◆ EXERCISE ◆
Which lines in the records below contain the word "votre"? Copy each one out.

◆ Collected data ◆
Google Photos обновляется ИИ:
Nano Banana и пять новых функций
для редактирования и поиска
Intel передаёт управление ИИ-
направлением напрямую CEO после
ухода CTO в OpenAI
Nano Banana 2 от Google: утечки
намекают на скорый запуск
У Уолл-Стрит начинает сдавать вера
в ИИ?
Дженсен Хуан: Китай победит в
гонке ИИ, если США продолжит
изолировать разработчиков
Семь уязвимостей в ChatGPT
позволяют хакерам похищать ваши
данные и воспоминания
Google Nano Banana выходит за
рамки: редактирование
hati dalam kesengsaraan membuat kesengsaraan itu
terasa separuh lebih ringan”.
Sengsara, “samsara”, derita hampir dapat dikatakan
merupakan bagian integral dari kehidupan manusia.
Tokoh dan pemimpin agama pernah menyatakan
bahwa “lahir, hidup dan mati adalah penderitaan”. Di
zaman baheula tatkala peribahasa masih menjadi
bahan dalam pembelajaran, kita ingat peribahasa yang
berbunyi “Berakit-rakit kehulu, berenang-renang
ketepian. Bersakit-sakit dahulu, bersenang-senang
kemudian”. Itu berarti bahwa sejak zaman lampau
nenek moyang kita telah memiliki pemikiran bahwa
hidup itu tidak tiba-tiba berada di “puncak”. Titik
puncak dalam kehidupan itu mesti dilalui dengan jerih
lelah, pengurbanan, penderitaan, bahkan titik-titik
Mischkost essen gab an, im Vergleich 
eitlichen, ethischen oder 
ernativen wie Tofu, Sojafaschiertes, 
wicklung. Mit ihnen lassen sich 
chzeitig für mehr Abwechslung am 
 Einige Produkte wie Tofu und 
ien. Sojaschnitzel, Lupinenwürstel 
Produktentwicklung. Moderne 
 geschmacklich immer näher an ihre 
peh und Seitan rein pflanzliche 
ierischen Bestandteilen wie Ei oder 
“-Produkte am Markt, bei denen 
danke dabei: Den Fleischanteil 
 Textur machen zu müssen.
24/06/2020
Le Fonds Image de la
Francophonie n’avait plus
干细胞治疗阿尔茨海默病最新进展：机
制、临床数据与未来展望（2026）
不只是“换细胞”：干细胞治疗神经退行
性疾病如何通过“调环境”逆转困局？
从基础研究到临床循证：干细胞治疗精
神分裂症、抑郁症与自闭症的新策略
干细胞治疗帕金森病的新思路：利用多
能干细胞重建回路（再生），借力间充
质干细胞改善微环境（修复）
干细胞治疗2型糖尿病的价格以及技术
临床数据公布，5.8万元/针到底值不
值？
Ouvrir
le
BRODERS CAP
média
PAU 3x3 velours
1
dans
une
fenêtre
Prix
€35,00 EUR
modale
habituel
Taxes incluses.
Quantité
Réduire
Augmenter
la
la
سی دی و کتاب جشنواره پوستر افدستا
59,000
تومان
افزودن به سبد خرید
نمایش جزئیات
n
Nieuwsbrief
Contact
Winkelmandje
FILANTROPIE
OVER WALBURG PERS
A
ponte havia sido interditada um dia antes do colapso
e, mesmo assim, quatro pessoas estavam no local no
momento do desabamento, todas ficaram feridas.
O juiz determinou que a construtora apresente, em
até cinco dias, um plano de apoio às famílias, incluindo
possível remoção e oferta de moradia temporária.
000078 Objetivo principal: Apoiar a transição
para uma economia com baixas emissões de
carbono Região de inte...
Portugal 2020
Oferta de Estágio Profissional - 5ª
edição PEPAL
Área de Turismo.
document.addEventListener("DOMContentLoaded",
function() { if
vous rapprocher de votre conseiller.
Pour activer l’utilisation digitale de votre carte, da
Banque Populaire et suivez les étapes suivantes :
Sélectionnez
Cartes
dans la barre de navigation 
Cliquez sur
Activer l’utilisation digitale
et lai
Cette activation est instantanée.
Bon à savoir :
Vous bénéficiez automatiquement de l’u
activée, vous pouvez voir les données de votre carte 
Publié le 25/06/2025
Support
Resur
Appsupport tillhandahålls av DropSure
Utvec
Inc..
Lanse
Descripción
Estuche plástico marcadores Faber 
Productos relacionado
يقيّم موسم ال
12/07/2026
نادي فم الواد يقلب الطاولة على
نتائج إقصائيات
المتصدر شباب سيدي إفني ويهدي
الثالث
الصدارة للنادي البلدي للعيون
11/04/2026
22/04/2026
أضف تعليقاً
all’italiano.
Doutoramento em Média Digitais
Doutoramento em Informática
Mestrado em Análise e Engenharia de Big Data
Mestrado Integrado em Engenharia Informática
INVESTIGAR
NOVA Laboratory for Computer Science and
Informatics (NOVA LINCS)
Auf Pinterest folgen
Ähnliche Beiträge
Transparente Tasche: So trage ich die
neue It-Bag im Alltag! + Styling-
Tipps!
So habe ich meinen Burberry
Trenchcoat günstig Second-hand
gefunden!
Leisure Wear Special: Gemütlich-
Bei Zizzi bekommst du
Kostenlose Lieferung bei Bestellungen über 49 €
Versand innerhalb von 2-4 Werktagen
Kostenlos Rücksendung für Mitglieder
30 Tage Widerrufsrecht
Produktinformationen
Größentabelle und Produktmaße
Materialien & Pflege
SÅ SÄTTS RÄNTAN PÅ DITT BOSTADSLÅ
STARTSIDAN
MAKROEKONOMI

◆ ANSWER SPACE ◆
vous rapprocher de votre conseiller.
Pour activer l’utilisation digitale de votre carte, da
activée, vous pouvez voir les données de votre carte 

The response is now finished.